Aufgabenstellung:
- a) Gib aus dem Text über Webhooks den Abschnitt wörtlich wieder, der bei den Worten „Das macht Webhooks“ beginnt und nach den Worten „Abfragen im Minutentakt.“ endet.
- b) Nenne alle Ereignisse, die der Text über Webhooks als Beispiele für Auslöser einer Benachrichtigung aufzählt.
- c) Setze den Text über Webhooks nach seinem letzten Satz fort.

Ein Webhook ist eine automatische Benachrichtigung zwischen zwei Systemen: Tritt in einem Dienst ein Ereignis ein — eine Bestellung, eine Zahlung, ein ausgefülltes Formular — schickt er die Daten sofort per HTTP an eine zuvor hinterlegte URL des empfangenden Systems. Die Richtung unterscheidet ihn von der klassischen API-Abfrage: Dort fragt der Empfänger regelmäßig nach, ob es Neues gibt; beim Webhook meldet sich die Quelle von selbst.
Das macht Webhooks zum Bindegewebe der Automatisierung: Zahlungsanbieter melden Eingänge an die Warenwirtschaft, Formulare stoßen Workflows in Werkzeugen wie n8n oder Zapier an, Code-Änderungen lösen Deployments aus — ohne Wartezeit und ohne sinnlose Abfragen im Minutentakt.

Extrahierte Einträge:
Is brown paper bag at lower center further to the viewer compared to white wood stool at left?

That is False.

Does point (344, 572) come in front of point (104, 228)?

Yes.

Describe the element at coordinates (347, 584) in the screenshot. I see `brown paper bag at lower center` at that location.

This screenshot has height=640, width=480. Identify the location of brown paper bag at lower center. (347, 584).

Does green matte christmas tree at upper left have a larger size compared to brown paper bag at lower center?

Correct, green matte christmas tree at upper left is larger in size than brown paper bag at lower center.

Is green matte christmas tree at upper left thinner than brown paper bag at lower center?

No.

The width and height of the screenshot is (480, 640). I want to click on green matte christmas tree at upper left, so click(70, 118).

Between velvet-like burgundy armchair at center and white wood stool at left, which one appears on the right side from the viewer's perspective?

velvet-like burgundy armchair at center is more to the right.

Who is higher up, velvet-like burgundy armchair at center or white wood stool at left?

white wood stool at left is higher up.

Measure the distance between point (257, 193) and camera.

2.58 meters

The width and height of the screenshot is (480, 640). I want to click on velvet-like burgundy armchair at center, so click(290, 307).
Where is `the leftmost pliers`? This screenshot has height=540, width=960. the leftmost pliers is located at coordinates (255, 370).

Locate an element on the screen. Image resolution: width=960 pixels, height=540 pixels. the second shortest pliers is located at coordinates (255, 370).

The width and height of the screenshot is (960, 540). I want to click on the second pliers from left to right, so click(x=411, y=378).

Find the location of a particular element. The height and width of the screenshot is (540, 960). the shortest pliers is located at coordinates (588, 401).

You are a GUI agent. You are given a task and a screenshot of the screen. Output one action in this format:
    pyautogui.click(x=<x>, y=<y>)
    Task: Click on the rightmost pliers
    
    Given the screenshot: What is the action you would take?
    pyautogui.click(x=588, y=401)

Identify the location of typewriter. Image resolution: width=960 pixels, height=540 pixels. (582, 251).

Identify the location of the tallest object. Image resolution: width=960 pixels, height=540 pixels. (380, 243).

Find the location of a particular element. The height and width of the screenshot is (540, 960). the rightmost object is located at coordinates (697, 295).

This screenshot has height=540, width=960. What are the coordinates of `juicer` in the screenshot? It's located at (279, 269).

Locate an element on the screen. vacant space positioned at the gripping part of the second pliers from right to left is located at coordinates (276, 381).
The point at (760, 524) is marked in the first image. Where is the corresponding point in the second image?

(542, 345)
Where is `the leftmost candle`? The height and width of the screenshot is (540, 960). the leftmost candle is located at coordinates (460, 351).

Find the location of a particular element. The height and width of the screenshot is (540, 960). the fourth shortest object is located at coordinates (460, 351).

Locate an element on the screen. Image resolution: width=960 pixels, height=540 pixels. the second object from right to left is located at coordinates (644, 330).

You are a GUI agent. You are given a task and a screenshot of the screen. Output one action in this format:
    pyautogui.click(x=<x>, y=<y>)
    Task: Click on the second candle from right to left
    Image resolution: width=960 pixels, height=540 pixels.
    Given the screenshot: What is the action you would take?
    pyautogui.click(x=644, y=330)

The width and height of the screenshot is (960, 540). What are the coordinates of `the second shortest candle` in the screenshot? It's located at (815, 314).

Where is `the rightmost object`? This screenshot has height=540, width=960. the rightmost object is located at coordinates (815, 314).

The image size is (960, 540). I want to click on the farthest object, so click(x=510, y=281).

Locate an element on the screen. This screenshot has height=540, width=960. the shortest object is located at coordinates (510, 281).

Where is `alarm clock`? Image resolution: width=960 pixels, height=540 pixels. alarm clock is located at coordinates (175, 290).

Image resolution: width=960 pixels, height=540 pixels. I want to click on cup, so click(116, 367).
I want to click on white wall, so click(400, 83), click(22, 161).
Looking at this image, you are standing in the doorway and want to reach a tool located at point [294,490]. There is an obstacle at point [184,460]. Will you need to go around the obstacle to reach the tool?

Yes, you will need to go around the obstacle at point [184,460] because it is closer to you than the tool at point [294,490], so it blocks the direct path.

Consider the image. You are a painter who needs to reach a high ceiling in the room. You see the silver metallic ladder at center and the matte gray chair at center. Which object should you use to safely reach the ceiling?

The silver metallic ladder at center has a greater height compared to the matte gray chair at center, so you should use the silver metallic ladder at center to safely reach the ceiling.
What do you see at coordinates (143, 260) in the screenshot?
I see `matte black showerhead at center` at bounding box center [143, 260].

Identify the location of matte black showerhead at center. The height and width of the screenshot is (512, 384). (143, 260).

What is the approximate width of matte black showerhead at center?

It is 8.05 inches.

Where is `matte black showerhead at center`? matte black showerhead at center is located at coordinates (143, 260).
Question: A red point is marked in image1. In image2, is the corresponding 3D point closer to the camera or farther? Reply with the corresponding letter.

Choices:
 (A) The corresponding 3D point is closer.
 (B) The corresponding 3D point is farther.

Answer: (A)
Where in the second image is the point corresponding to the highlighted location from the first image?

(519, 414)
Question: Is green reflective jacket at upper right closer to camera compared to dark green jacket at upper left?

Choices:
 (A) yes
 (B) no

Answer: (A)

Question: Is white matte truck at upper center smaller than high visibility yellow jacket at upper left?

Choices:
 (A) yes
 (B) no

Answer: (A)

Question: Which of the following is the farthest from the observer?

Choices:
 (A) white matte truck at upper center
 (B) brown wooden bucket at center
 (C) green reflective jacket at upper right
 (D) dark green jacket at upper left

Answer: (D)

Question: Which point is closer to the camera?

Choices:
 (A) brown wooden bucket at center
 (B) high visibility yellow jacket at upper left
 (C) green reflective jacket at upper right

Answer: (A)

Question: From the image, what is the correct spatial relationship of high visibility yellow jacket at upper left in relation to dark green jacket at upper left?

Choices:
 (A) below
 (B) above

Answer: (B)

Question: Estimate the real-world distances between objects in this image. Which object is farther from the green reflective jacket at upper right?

Lösungen:
- a)
Das macht Webhooks zum Bindegewebe der Automatisierung: Zahlungsanbieter melden Eingänge an die Warenwirtschaft, Formulare stoßen Workflows in Werkzeugen wie n8n oder Zapier an, Code-Änderungen lösen Deployments aus — ohne Wartezeit und ohne sinnlose Abfragen im Minutentakt.

- b) eine Bestellung, eine Zahlung, ein ausgefülltes Formular

- c)
Weil die Empfangs-URL öffentlich erreichbar ist, gehört sie abgesichert: Ein geteiltes Geheimnis oder eine Signatur im Aufruf belegt, dass die Nachricht wirklich vom erwarteten Absender stammt und unterwegs nicht verändert wurde. Ohne diese Prüfung nimmt das System Daten von jedem an, der die Adresse errät.